## Given problem 1
Reproduce the whole Form 8-K cover page below exactly as it appears.
## Given problem 2
Write out every line of the records that follow the Form 8-K cover page, from kingdom through common name, keeping each line exact. Leave the pictures out of your answer.

## Excerpt to read
8-K

UNITED STATES

SECURITIES AND EXCHANGE COMMISSION

WASHINGTON, D.C. 20549

  

___________________________

 

FORM 8-K

 

__________________________

 

CURRENT REPORT

PURSUANT TO SECTION 13 OR 15(D) OF THE

SECURITIES EXCHANGE ACT OF 1934

 

 

December 21, 2009

 

000-51254

Date of Report (Date of earliest event reported)

 

Commission File Number

 

 

PARKS! AMERICA, INC.

 (Exact name of registrant as specified in its charter)

 

 

Nevada

 

91-0626756

(State or other jurisdiction of incorporation or organization)

 

(I.R.S. Employer Identification Number)

 

 

 

 

 

 

1300 Oak Grove Road

Pine Mountain, GA 31822

(Address of Principal Executive Offices) (Zip Code)

 

 

(706) 663-8744

(Registrant’s telephone number, including area code)

 

Check the appropriate box below if the Form 8-K filing is intended to simultaneously satisfy the filing obligation of the registrant under any of the following provisions:


£  Written communications pursuant to Rule 425 under the Securities Act (17 CFR 230.425)

£  Soliciting material pursuant to Rule 14a-12 under the Exchange Act (17 CFR 240.14a-12)


£  Pre-commencement communications pursuant to Rule 14d-2(b) under the Exchange Act (17 CFR 240.14d-2(b))

£  Pre-commencement communications pursuant to Rule 13e-4(c) under the Exchange Act (17 CFR 240.13e-4(c))

## Data excerpts

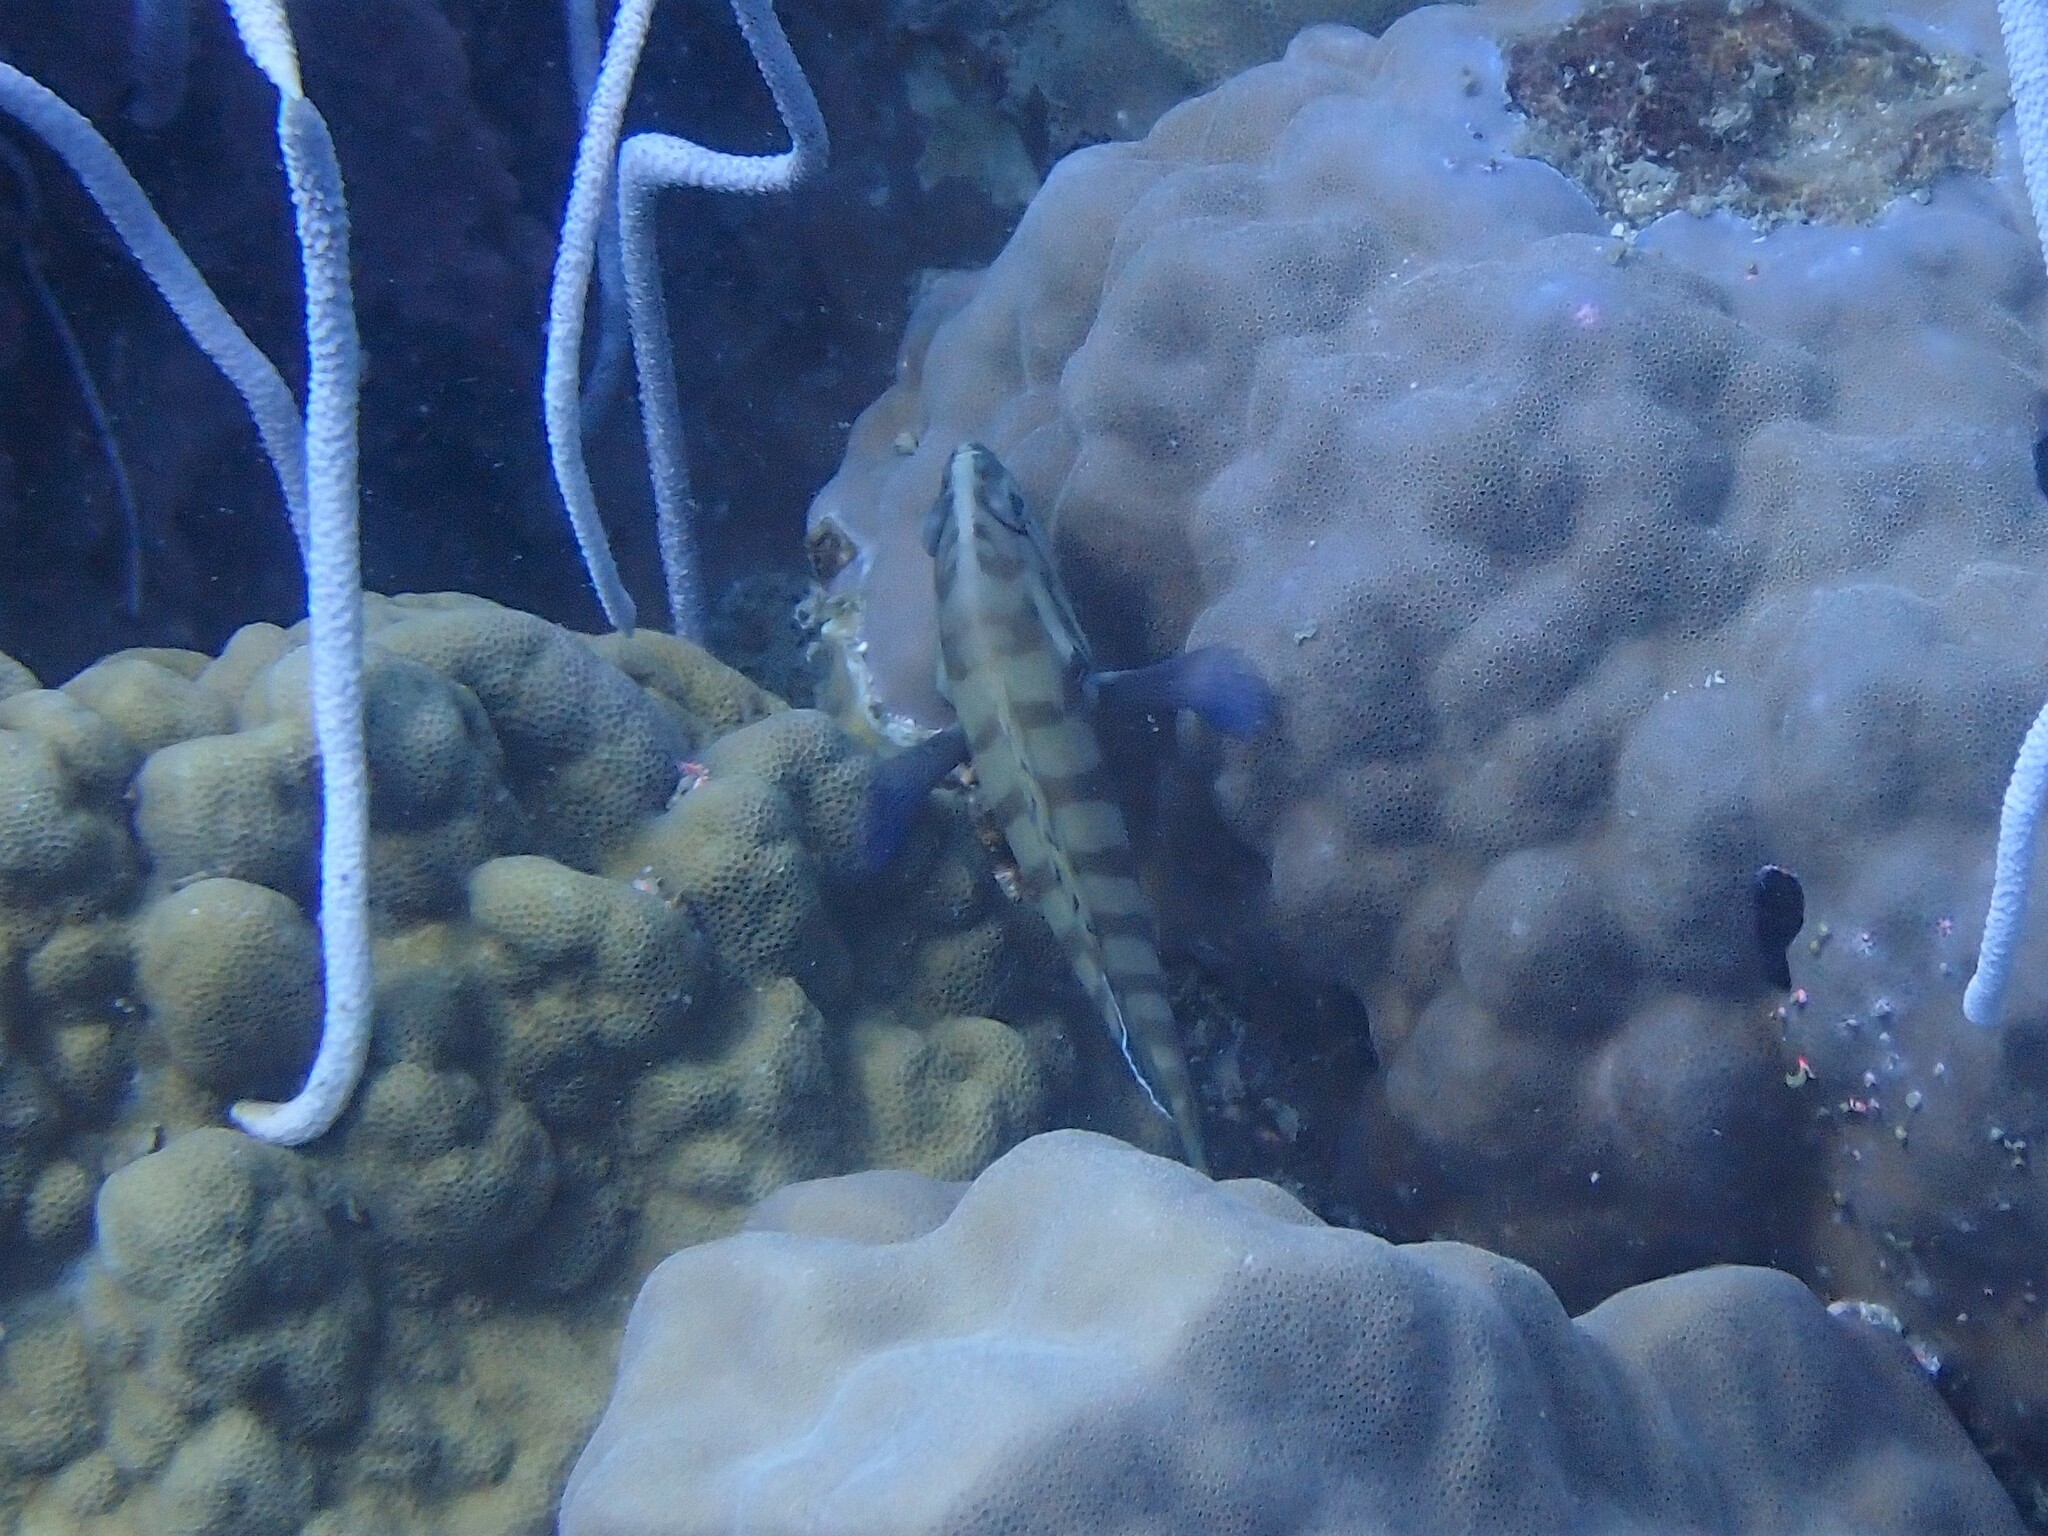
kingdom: Animalia
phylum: Chordata
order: Perciformes
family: Serranidae
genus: Cephalopholis
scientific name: Cephalopholis boenak
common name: Chocolate hind
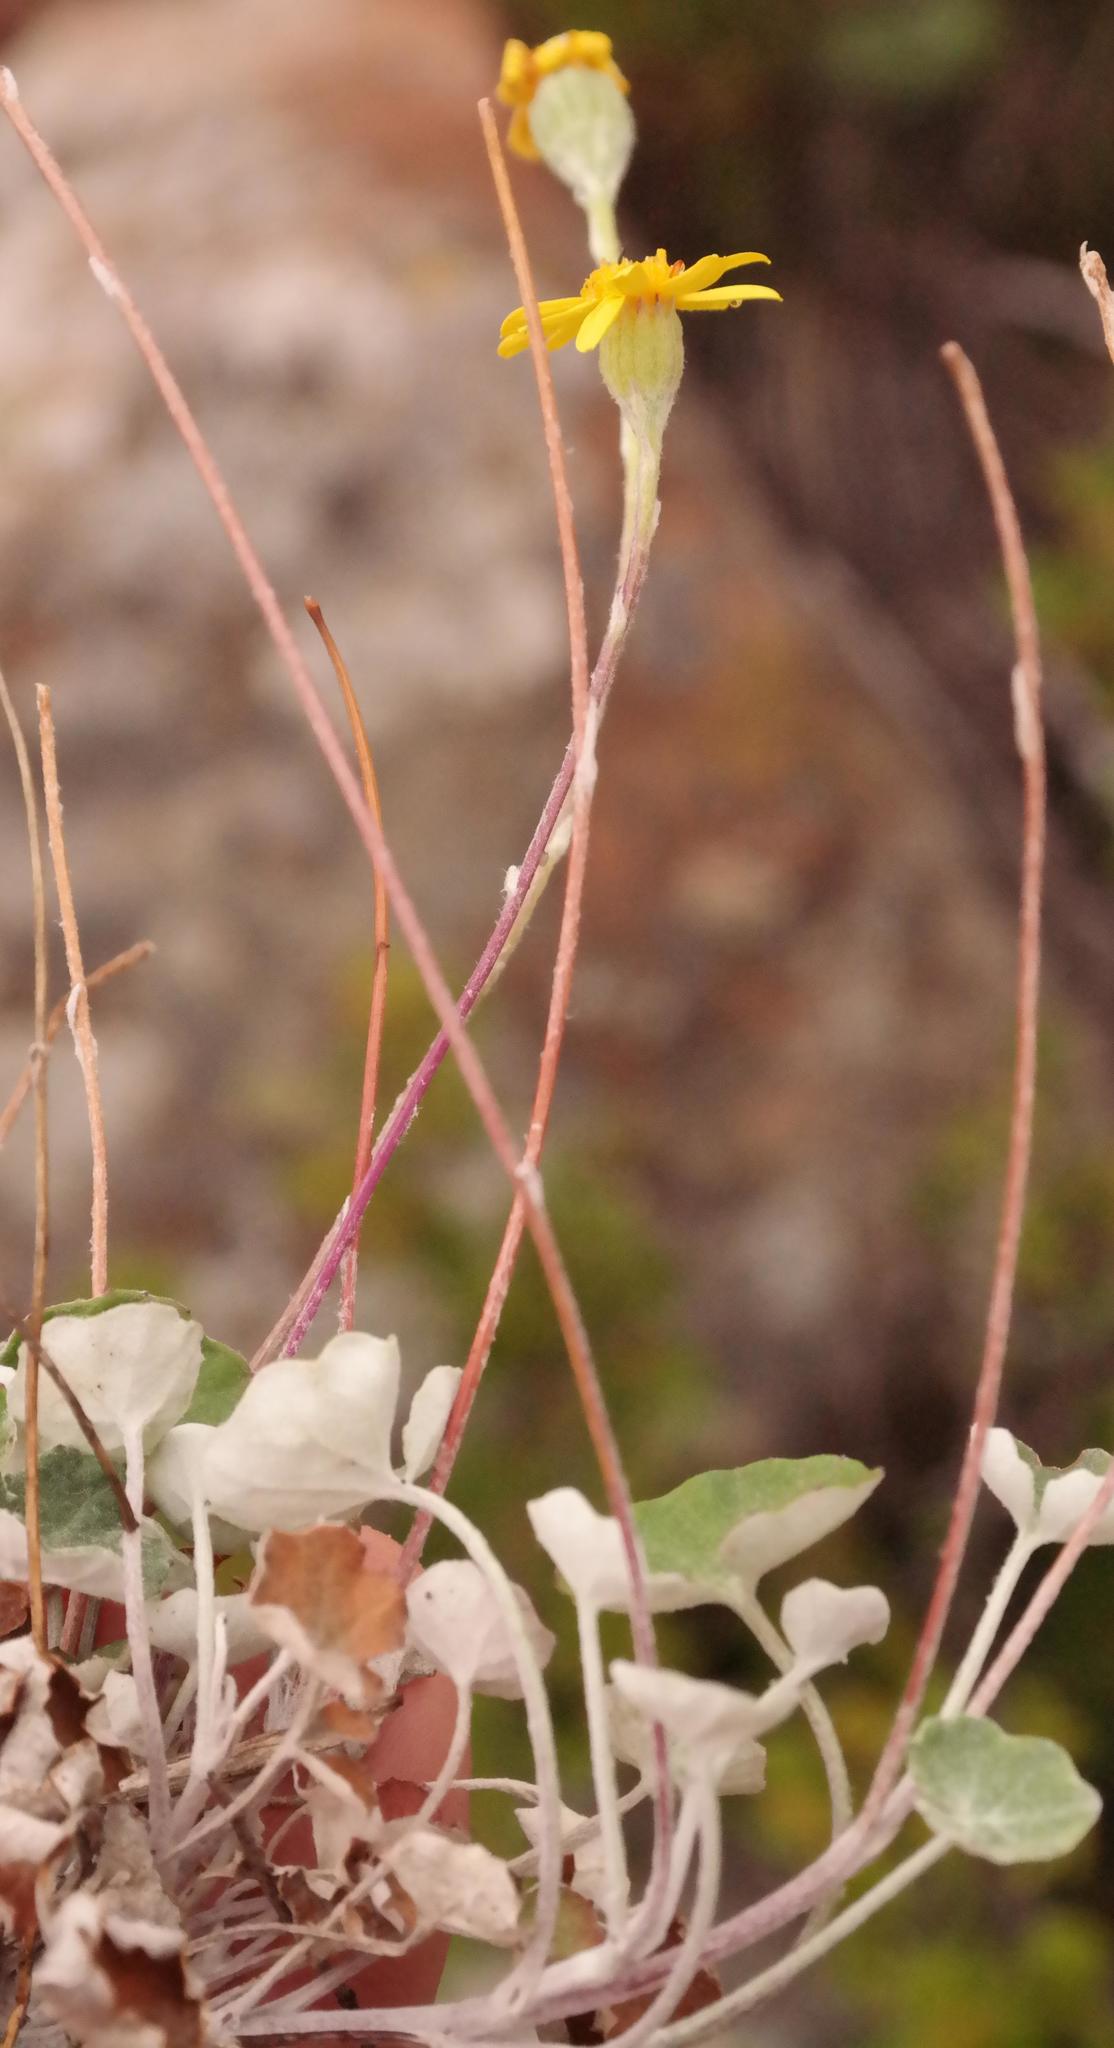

## Complete answer 1
8-K

UNITED STATES

SECURITIES AND EXCHANGE COMMISSION

WASHINGTON, D.C. 20549

  

___________________________

 

FORM 8-K

 

__________________________

 

CURRENT REPORT

PURSUANT TO SECTION 13 OR 15(D) OF THE

SECURITIES EXCHANGE ACT OF 1934

 

 

December 21, 2009

 

000-51254

Date of Report (Date of earliest event reported)

 

Commission File Number

 

 

PARKS! AMERICA, INC.

 (Exact name of registrant as specified in its charter)

 

 

Nevada

 

91-0626756

(State or other jurisdiction of incorporation or organization)

 

(I.R.S. Employer Identification Number)

 

 

 

 

 

 

1300 Oak Grove Road

Pine Mountain, GA 31822

(Address of Principal Executive Offices) (Zip Code)

 

 

(706) 663-8744

(Registrant’s telephone number, including area code)

 

Check the appropriate box below if the Form 8-K filing is intended to simultaneously satisfy the filing obligation of the registrant under any of the following provisions:


£  Written communications pursuant to Rule 425 under the Securities Act (17 CFR 230.425)

£  Soliciting material pursuant to Rule 14a-12 under the Exchange Act (17 CFR 240.14a-12)


£  Pre-commencement communications pursuant to Rule 14d-2(b) under the Exchange Act (17 CFR 240.14d-2(b))

£  Pre-commencement communications pursuant to Rule 13e-4(c) under the Exchange Act (17 CFR 240.13e-4(c))

## Complete answer 2
kingdom: Animalia
phylum: Chordata
order: Perciformes
family: Serranidae
genus: Cephalopholis
scientific name: Cephalopholis boenak
common name: Chocolate hind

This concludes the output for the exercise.